- _Records for this exercise_
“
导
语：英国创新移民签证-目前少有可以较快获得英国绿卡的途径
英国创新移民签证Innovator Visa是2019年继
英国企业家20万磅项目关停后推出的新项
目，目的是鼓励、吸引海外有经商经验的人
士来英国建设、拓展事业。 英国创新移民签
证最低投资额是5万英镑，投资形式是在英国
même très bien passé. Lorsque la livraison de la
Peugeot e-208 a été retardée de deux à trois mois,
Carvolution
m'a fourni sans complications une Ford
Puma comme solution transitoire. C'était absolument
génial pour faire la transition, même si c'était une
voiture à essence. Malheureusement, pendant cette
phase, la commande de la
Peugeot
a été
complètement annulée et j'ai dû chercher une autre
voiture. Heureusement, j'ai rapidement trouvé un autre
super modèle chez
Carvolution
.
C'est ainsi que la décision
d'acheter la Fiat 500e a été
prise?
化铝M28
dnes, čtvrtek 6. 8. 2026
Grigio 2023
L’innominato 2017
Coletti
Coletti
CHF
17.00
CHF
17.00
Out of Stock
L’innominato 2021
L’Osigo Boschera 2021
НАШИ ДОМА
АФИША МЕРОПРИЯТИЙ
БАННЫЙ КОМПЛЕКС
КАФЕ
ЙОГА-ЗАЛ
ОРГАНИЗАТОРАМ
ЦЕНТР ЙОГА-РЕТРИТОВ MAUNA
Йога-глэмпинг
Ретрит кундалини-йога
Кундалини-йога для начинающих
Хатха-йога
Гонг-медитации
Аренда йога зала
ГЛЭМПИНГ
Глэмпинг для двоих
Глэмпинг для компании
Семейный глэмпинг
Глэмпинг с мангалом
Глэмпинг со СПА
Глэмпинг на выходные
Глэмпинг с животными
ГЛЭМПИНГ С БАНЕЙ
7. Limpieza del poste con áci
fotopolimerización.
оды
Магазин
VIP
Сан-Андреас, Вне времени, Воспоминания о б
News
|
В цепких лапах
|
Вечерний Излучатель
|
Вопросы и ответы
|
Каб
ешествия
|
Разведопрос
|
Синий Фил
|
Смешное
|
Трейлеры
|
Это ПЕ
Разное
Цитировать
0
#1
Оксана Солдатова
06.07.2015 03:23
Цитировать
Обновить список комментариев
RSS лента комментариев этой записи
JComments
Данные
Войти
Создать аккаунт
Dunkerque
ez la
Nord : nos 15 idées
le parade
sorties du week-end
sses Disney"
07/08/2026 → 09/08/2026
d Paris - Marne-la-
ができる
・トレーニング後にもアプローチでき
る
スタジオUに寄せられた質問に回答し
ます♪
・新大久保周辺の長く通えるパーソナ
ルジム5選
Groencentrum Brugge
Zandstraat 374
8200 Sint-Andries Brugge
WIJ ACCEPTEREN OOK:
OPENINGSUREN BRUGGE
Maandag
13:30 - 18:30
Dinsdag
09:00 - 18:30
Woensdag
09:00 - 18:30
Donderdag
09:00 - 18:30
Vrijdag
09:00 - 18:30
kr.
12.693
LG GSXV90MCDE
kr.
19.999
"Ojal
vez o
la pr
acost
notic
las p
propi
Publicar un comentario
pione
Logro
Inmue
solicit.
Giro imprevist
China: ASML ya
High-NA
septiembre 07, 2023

- _Requirement_
Reproduce exactly the section above that begins at the line containing "m'a fourni sans complications une Ford" and ends at the line containing "L’innominato 2021", leaving out all other lines.

- _Completed task_
m'a fourni sans complications une Ford
Puma comme solution transitoire. C'était absolument
génial pour faire la transition, même si c'était une
voiture à essence. Malheureusement, pendant cette
phase, la commande de la
Peugeot
a été
complètement annulée et j'ai dû chercher une autre
voiture. Heureusement, j'ai rapidement trouvé un autre
super modèle chez
Carvolution
.
C'est ainsi que la décision
d'acheter la Fiat 500e a été
prise?
化铝M28
dnes, čtvrtek 6. 8. 2026
Grigio 2023
L’innominato 2017
Coletti
Coletti
CHF
17.00
CHF
17.00
Out of Stock
L’innominato 2021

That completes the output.